High-throughput screening is well known as an efficient method for drug discovery and disease mechanism researches. But how to carry out drug screening experiments? How to guarantee the correctness of the lead compounds that screened out? Let's take a look at how high-throughput screening is carried out by using two papers as references.

Screening experiments can typically be divided based on the experimental level into cell-based and biochemical assays:

Biochemical assays are often applied in target-based studies to investigate the inhibitory effects or binding activities of test compounds on target proteins. There are various detection methods available for biochemical assays, which can be chosen based on specific usage purposes and research subjects.

When the target is unknown, the target protein is difficult to isolate or purify, or the testing phenotypes only exist at the cellular level, it is necessary to conduct cell-based assays. Cell-based assays can assess the overall effect of compounds on cells, including regulation, toxicity, or metabolic conditions within the cells.

Compound libraries are the experimental subject for conducting high-throughput screening and serves as the main element of the screening experiments. Selection of a compound library that matches the experimental goal is the key for high-throughput screening.

MCE offers a diverse range of compound libraries to meet various study needs.

Now let's take a look at how the researchers conducted the screening experiments in the published literature by using the MCE compound library!

The cytokine burst induced by SARS-CoV-2 is closely related to the severity and mortality rate of COVID-19. Therefore, the authors of this paper aimed to screen and identify anti-inflammatory drugs to treat COVID-19. The authors constructed a CAR-T cell model targeting SARS-CoV-2-S protein (SARS-CoV-2-S CAR-T) and stimulated with the spike protein to simulate the T cell response in COVID-19 patients, that is, the release of a large amount of cytokines, as well as the unique memory, exhausted and regulatory T cell phenotypes.

Combining this cell model and the infection phenotype, the authors aimed to identify small molecule compounds that effectively inhibit cytokine release through high-throughput screening. Initially, they screened based on the inhibition rates of IL8 and IFNγ release by ELISA. Subsequently, they further evaluated the toxicity of the compounds on T cells. Finally, they identified four compounds that met the screening criteria from 1049 FDA-approved drugs (Figure 1). In subsequent experiments, the authors also demonstrated the potential of these four small molecules in early clinical treatment through cell and in vivo assays^[1].
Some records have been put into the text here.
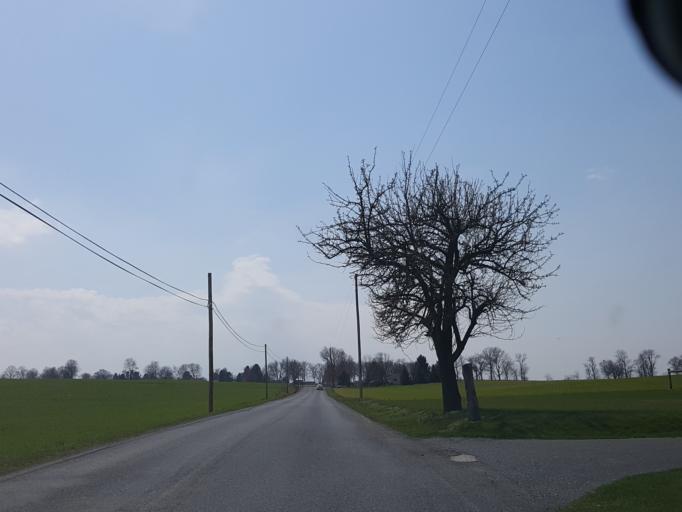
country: US
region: Pennsylvania
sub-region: Lebanon County
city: Annville
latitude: 40.3114
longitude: -76.5263
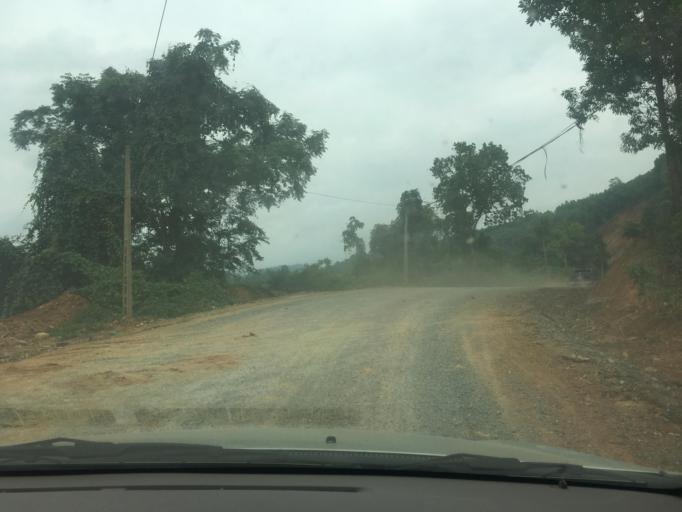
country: VN
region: Lang Son
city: Binh Gia
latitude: 22.1293
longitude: 106.3514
The missense mutations in TP53 can impair its own tumor suppressor function and confer oncogenic activity, thereby promoting carcinogenesis. Therefore, conducting researches on TP53 missense mutations is of great significance. The authors discovered that mutations in the TAD or DBD of p53 can lead to different cellular localization patterns and protein partners. Thus, the authors intended to use high-throughput screening to test whether the unique protein interactions between p53 TAD mutants and DBD mutants would affect different signaling pathways, thereby generating different pro-tumor or anti-tumor effects.
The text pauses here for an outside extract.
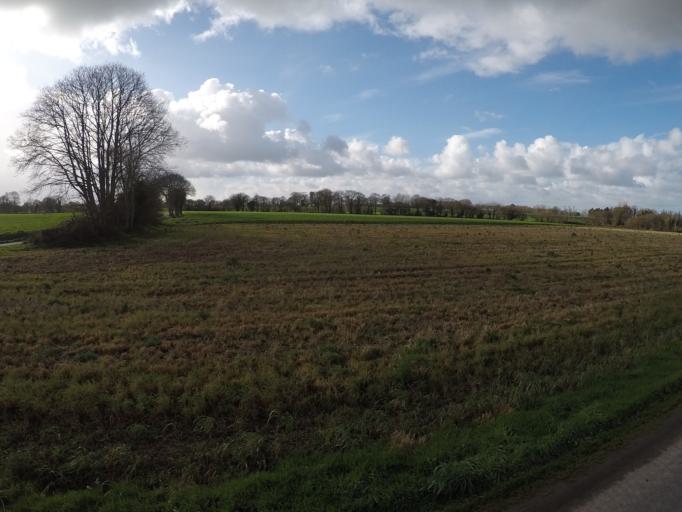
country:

Therefore, the author conducted a screening using a customized inhibitors library (303 compounds) targeting signal transduction and metabolic pathways to identify and verify the specific signaling pathways that p53 TAD and DBD mutant cells rely on for growth or survival. The results of the cell viability assay revealed that selective inhibition of the PI3K/AKT/mTOR signaling pathway and biosynthesis would significantly reduce the survival rates of TAD mutant cells and DBD mutant cells (Figure 2). Western Blot analysis showed that the levels of phosphorylated AKT, S6K, ERK, and mTOR were elevated in TAD mutant cells. These data indicate that the survival or growth of p53 TAD and DBD mutant cells depends on different mechanisms and exhibits different activation patterns within the intracellular signaling pathways^[2].

The above two articles provide some ideas for the selection and screening experiments. No matter which type of experiment is chosen, it is essential to ensure that the experimental method can prove the experimental purpose and has the characteristics of reproducibility of results, economic efficiency, and high-throughput feasibility.